Provided passage =>
↓
From: Umit Yalcinalp <umit.yalcinalp@oracle.com>
Date: Tue, 23 Mar 2004 12:09:38 -0800
Message-ID: <40609982.6060606@oracle.com>
To: Sanjiva Weerawarana <sanjiva@watson.ibm.com>
Cc: David Booth <dbooth@w3.org>, www-ws-desc@w3.org

Sanjiva Weerawarana wrote:

>While I did indeed argue for any busted part stopping the processor,
>I do understand the (and accept) the argument that one must be able
>to skip parts that one doesn't care about. In particular, suppose
>there's a .Net binding in a WSDL and one of the QName references in
>there is busted. Let's say (just for the sake of argument) that
>Oracle doesn't support the .Net binding and so doesn't understand
>the elements of the .Net binding namespace and their (bad) cross
>referencing habits. 
>Do you want the Oracle processor to die on that WSDL (even though
>it has a perfectly good SOAP binding say)? If so *how* does it know
>it should die without understanding the .Net extension namespace?
>I want the IBM processor to handle that WSDL and the SOAP binding
>in it just fine and simply skip the proprietary .Net binding which
>the IBM processor didn't understand anyway. All of that in a fully
>spec-compliant manner.
>That requires going with the wording our resident spec lawyer DBooth
Ok, let me clarify a bit. .NET binding is a bad example, IMO.

What I am particularly concerned about bindings we define normatively in 
our specification, not an extension, such as HTTP binding and processors 
choosing to skip it and calling themselves conformant, even if there is 
a bug in the document they process.

The question is that how one tests a processor to be conformant or not? 
If a conformant processor can choose "portions of a document", this 
means the requirement is NOT testable unless we exactly define the 
"required profile" that a conformant processor MUST process. (I think I 
made this point during the f2f as well).

Of course, we don't want to require all processors to die encountering 
.NET extensions. ;-) But, as you rightly ask "how does it know it should 
die without understanding the .Net extension namespace"? All I am asking 
is "what is the set of normative things that a conformant processor MUST 
process?" We don't say what that set is, as the current requirements as 
stated, seems to allow that there is a subset that they can process and 
call themselves conformant. All I am pointing out is that unless we 
precisely define that set, it may not be possible to test the 
conformance of a processor.
↑
Information supplied =>
↓
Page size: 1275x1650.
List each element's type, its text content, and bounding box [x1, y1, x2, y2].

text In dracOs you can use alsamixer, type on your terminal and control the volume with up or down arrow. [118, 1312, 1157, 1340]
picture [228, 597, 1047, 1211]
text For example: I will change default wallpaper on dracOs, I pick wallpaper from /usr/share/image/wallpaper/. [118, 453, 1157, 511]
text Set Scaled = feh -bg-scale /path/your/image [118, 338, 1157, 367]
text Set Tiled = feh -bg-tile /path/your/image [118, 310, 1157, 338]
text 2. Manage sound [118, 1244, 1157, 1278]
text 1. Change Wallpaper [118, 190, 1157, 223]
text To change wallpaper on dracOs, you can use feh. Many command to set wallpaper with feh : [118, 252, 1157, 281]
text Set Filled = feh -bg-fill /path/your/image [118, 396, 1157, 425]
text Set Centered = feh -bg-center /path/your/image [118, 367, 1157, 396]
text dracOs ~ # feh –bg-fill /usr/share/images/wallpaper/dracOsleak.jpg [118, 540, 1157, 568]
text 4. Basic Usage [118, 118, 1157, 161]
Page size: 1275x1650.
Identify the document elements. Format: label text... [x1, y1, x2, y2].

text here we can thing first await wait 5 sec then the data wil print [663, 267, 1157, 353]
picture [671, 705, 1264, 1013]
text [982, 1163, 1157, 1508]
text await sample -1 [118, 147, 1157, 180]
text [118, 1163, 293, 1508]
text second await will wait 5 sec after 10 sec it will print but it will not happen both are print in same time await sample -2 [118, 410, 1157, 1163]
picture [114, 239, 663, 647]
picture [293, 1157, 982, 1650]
↑
Exercise => Resume the email about WSDL processor conformance from the point where it stops. The records are drawn from a separate source unrelated to the text.

Response to the exercise =>
I observe that the requirement:

"A conformant WSDL processor MUST fault if a portion of a WSDL document 
is illegal according to this specification and the WSDL processor 
attempts to process that portion."

actually is equivalent to a weaker version of what it was before:

"A conformant WSDL processor SHOULD fault if a WSDL document is illegal 
according to this specification".

unless the subset is precisely defined.



>----- Original Message ----- 
>From: "Umit Yalcinalp" <umit.yalcinalp@oracle.com>
>To: "David Booth" <dbooth@w3.org>
>Cc: "Sanjiva Weerawarana" <sanjiva@watson.ibm.com>; <www-ws-desc@w3.org>
>Sent: Tuesday, March 23, 2004 8:03 AM
>Subject: Re: Processor conformance: fault on non-conformant input
>>David Booth wrote:
>>>As far as I know, you are the only one who was in favor of REQUIRING 
>>>the processor to fault if there is ANY part of the WSDL document that 
>>>is non-conformant, even if that part of the document is not needed 
>>>(for example, if it is in a different binding).  So if I've understood 
>>>other people's responses, it looks like others agree with the wording 
>>>I proposed for the bullet item in section 7.3., which was to change:
>>>A conformant processor MUST fault if presented with a
>>>non-conformant WSDL 2.0 document.
>>>A conformant WSDL processor MUST fault if a portion of a WSDL
>>>document is illegal according to this specification and the
>>>WSDL processor attempts to process that portion.
>>>(Bear in mind that unless we say something to the contrary,  a 
>>>conformant processor MAY fault if an unneeded portion of a WSDL 
>>>document is illegal.  Unless we explicitly prohibit such behavior, 
>>>then it would be allowed by default.)
>>>Are you sure you want to REQUIRE every conformant processor to fault 
>>>on any illegal but unneeded portion of the WSDL document?  As I 
>>>pointed out in
>>>such a requirement would be a departure from the approach we're taking 
>>>for mandatory extensions.
>>I am not sure that Sanjiva is alone. Here are my concerns.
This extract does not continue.